Pick out every line in the data below that contains the word "difference". Uppercase and lowercase letters count as different.

*** Block opens ***

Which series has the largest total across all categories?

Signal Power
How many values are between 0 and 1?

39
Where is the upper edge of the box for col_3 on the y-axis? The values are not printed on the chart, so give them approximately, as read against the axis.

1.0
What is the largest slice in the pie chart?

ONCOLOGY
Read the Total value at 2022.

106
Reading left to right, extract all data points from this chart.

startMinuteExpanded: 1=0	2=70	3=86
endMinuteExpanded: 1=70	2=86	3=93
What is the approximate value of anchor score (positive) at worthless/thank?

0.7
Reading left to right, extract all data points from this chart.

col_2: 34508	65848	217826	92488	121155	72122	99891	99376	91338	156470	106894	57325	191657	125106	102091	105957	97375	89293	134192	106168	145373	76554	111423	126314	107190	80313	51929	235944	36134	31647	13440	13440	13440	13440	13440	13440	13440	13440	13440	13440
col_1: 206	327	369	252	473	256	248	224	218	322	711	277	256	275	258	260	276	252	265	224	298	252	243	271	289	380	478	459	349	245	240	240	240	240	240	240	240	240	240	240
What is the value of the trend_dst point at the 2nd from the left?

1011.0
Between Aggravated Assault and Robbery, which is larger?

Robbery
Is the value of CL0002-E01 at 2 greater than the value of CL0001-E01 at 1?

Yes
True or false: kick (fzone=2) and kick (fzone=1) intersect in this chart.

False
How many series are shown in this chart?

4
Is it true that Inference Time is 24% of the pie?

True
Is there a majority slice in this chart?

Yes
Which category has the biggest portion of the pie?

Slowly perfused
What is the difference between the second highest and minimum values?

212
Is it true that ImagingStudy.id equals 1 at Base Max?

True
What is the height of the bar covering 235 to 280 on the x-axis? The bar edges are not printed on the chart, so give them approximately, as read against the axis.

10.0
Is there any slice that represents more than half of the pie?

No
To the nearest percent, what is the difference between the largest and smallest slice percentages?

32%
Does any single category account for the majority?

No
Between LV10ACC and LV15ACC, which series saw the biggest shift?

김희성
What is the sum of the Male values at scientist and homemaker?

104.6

*** Block closes ***

Answer to this problem
What is the difference between the second highest and minimum values?
To the nearest percent, what is the difference between the largest and smallest slice percentages?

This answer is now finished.